Personal information
- Full name: Ahmed Ali Mohamed Abdel Aziz
- Date of birth: 8 August 1988 (age 37)
- Place of birth: El Mansoura, El Dakahlia, Egypt
- Position(s): Right-back

Team information
- Current team: El Gouna
- Number: 12

Youth career
- El Mansoura

Senior career*
- Years: Team / Apps / (Gls)
- 2003–2008: El Mansoura
- 2008–2012: Al Ahly / 29 / (0)
- 2010–2011: → Al Ittihad (loan) / 2 / (0)
- 2011–2012: → Ittihad El Shorta (loan) / 6 / (0)
- 2012–2014: Misr Lel Makkasa / 18 / (0)
- 2014–2018: Al Mokawloon / 110 / (3)
- 2018–: El Gouna / 12 / (1)

= Ahmed Ali (footballer, born 1988) =

Egyptian footballer

Ahmed Ali (أحمد علي; born 8 August 1988), is an Egyptian footballer who plays for Egyptian Premier League side El Gouna as a right-back.

==Career==
Ali began his career at local club El Mansoura and made his debut at the age of 17, playing as a right back, right midfielder and also a right winger. During the summer of 2008, Ali joined Egyptian giants Al Ahly and spent 4 years at the club with two of them being on loan at Al Ittihad and Ittihad El Shorta. After finding no place in Al Ahly's squad, he joined another Egyptian Premier League side Misr Lel Makkasa in 2012 and spent two years with the club, appearing in 18 league matches only.

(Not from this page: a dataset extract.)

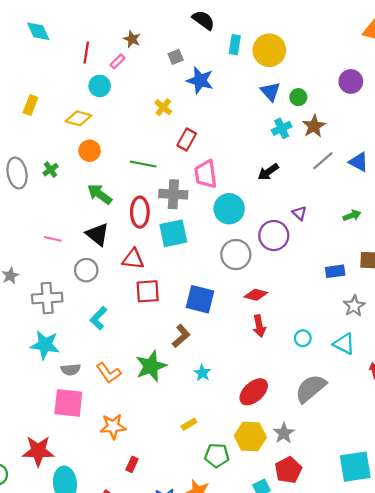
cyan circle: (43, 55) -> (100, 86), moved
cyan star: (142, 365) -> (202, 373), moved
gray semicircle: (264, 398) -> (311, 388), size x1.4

In 2014, before the start of the 2014–15 Egyptian Premier League season, Ali joined Al Mokawloon. He spent 4 seasons with the club and played 115 matches in all competitions, making him one of the longest serving players for the club since their promotion from the Egyptian Second Division in 2005.

On 31 May 2018, after his contract with Al Mokawloon ended, Ali joined newly promoted side El Gouna on a free transfer.